HC Deb 19 December 1985 vol 89 cc263-4W
Mr. Rooker

asked the Secretary of State for the Environment what is his latest estimate of the percentage of empty dwellings in (a) the public sector, (b) the voluntary sector, (c) the private sector and (d) those owned and controlled by Her Majesty's Government, giving the numbers represented by the percentage.

Mr. John Patten

[pursuant to his reply, 2 December 1985, c. 60]: The available estimates for April 1985, derived from English local authorities' housing investment programme returns, are as follows:

Vacant dwellings
Number Percentage of stock
Local authorities 109,500 2.4
Housing associations 15,400 3.5
Other public sector 19,200 6.6
Total public sector 144,100 2.7
Private sector 545,000 4.1
All sectors 689,000 3.7

In addition, local authorities owned 7,000 further dwellings which were closed making a total of 116,500 in all.

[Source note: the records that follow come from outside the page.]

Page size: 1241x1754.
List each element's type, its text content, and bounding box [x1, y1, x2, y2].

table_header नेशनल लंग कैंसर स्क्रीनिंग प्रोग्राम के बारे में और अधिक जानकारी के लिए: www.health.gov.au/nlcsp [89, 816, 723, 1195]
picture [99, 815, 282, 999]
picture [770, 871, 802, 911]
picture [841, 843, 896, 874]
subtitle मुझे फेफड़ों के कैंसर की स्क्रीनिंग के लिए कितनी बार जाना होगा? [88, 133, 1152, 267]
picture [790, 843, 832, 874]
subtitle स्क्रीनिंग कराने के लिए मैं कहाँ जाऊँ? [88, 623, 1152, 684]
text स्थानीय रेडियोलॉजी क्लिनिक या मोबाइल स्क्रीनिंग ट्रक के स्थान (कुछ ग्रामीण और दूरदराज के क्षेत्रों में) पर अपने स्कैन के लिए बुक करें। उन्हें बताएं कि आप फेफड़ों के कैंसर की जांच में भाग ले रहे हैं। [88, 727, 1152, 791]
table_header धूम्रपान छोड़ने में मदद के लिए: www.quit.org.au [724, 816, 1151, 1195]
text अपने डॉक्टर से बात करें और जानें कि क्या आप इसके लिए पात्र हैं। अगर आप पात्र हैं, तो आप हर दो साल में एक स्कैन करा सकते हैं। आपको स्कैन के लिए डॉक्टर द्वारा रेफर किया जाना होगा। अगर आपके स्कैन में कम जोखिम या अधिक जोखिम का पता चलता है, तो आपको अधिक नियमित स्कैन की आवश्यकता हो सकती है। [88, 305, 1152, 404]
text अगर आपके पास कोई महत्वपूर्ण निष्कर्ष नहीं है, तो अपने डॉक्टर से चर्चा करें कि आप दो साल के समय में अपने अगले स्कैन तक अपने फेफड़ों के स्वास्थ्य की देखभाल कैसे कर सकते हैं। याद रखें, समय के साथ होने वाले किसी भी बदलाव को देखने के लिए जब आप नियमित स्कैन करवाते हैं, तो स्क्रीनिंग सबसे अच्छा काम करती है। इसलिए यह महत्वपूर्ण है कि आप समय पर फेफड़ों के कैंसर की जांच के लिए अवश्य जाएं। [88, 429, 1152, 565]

The "other public sector" figures in this case include local authorities' overspill estates (but not GLC housing, which has been included in the local authorities' figures), in addition to housing owned by new towns, county councils (for example, police houses), Government Departments and nationalised industries and other public agencies. Many of these dwellings are vacant because of operational requirements, notably those owned by the Ministry of Defence, and others have been acquired for demolition, for example by the Department of Transport. The Government are encouraging the sale of housing which is not required and many of those that are vacant are in the process of disposal.

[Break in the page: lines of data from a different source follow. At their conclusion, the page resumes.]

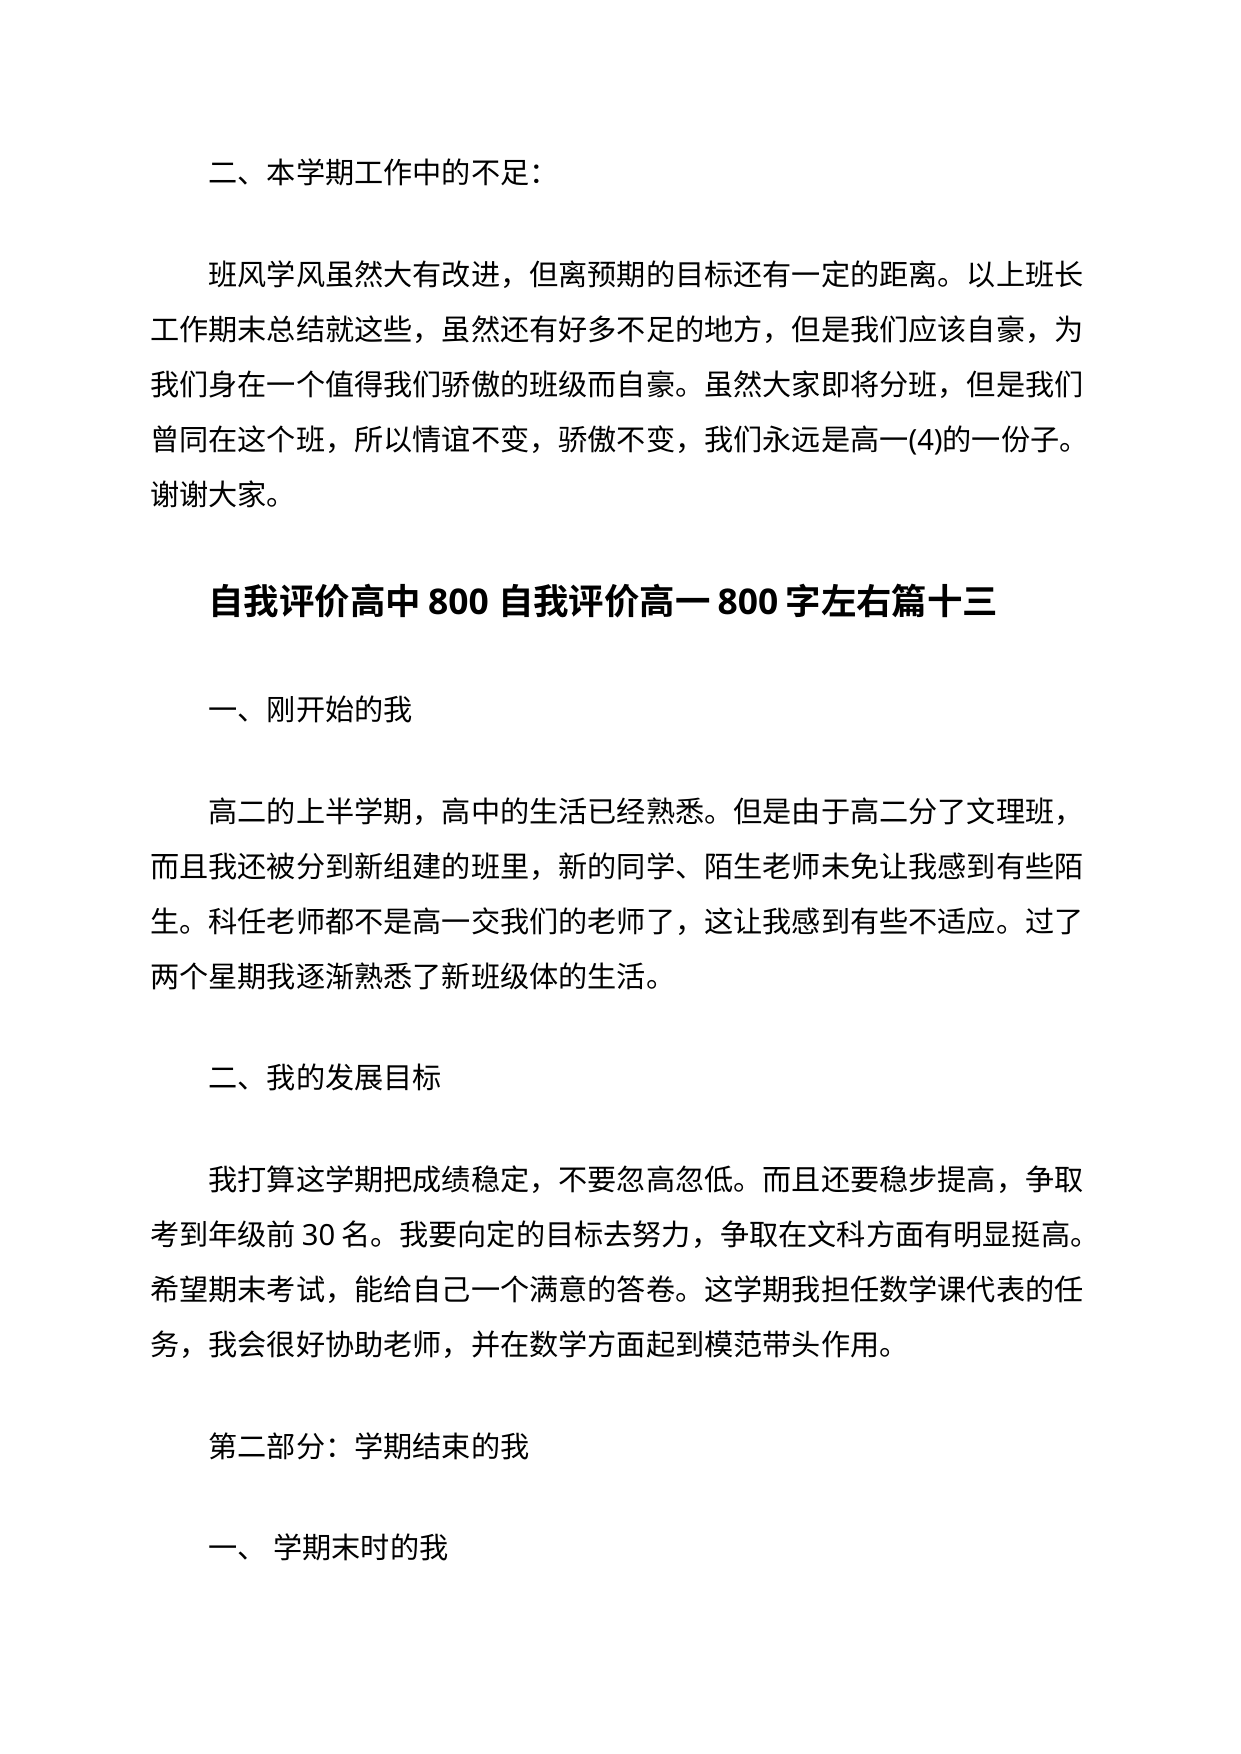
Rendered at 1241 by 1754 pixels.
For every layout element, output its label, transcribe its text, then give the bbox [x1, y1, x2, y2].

text 第二部分：学期结束的我 [150, 1423, 1090, 1466]
text 一、刚开始的我 [150, 687, 1090, 729]
text 高二的上半学期，高中的生活已经熟悉。但是由于高二分了文理班，而且我还被分到新组建的班里，新的同学、陌生老师未免让我感到有些陌生。科任老师都不是高一交我们的老师了，这让我感到有些不适应。过了两个星期我逐渐熟悉了新班级体的生活。 [150, 788, 1090, 996]
text 我打算这学期把成绩稳定，不要忽高忽低。而且还要稳步提高，争取考到年级前30名。我要向定的目标去努力，争取在文科方面有明显挺高。希望期末考试，能给自己一个满意的答卷。这学期我担任数学课代表的任务，我会很好协助老师，并在数学方面起到模范带头作用。 [150, 1157, 1090, 1364]
text 一、 学期末时的我 [150, 1525, 1090, 1567]
text 班风学风虽然大有改进，但离预期的目标还有一定的距离。以上班长工作期末总结就这些，虽然还有好多不足的地方，但是我们应该自豪，为我们身在一个值得我们骄傲的班级而自豪。虽然大家即将分班，但是我们曾同在这个班，所以情谊不变，骄傲不变，我们永远是高一(4)的一份子。谢谢大家。 [150, 252, 1090, 514]
text 二、本学期工作中的不足： [150, 150, 1090, 192]
text 自我评价高中800 自我评价高一800字左右篇十三 [150, 573, 1090, 624]
text 二、我的发展目标 [150, 1055, 1090, 1097]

Housing associations' acquisitions of dwellings for rehabilitation inflate the numbers which are vacant.

Vacant dwellings in the private sector include those which are in severe disrepair, those undergoing renovation or awaiting demolition, those which are empty while being sold or between lettings, and those whose owners do not wish to occupy or sell them but are deterred from letting by the Rent Act.